Director: Christopher Nolan
Starring: Leonardo DiCaprio, Ellen Page, Joseph Gordon-Levitt
Runtime: 148 mins
There are not many films that manage to comprehensively warp reality with a sophistication and subtlety to rival that of The Matrix, but Inception may just be one of them. While The Matrix suggested that what seems real is not, and presented an already fully-formed conspiracy as to the alternative, Inception goes one further by merging possible and probable realities, putting far greater emphasis on the judgement and agency of characters and audience alike.
But in spite of the nitpicking over consistency this ambivalence is bound to invite, there can be no doubt that Christopher Nolan has surpassed himself conceptually. His 2000 mind-warp Memento is surely a hard act to follow where conceptual originality is concerned: it is a mostly backwards narrative that addresses themes of what we take to be true and false. Inception, however, is arguably all the more impressive because its many ventures into and across the characters’ psyches are anchored within the solid framework of linear time, keeping together a sprawling web of plot layers that could well have disintegrated and shattered the dream otherwise.
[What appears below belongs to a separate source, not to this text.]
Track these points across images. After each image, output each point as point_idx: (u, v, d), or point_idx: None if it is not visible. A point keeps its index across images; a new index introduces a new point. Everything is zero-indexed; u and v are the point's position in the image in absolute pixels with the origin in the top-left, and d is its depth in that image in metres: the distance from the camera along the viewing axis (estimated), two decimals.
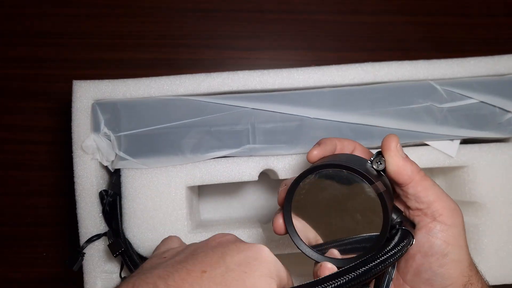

In order to successfully achieve ‘inception’ (the art of planting an idea deep into a person’s subconscious), ‘extractor’ Dom Cobb (DiCaprio) and his team set to work constructing a three-layered dreamscape (a dream within a dream within a dream) for subject Robert Fischer (Cillian Murphy) to experience, incepting the idea that is to take root in Fischer’s mind within the third, deepest layer. The further down these dream layers the characters travel, the more screen-time is spent on each, giving the sensation almost of real-time, which involves the audience on a much deeper, more subliminal level as it mirrors the film’s obsession with deepening dimension. Though Murphy’s at times lukewarm performance is markedly at odds with the rapidity of the plot, DiCaprio blends distractedness and tenacity to create a character of knotted complexity.
But this is much more than the average swift, slick thriller. As the architects of the film’s dreamscapes are constantly praised or criticised for their levels of detail, perhaps Nolan, as ‘architect’ of the film, should be judged on the same principle. To have realised such a nuanced idea is no mean feat – though the plot is by no means watertight, as the countless possible interpretations testify. Nevertheless, each layer of unreality is distinct enough from the others to give the film genuine, lucid depth and dimension: surely the true test of the plausibility of any work that deals so ambitiously with the elusive (and illusive) nature of reality.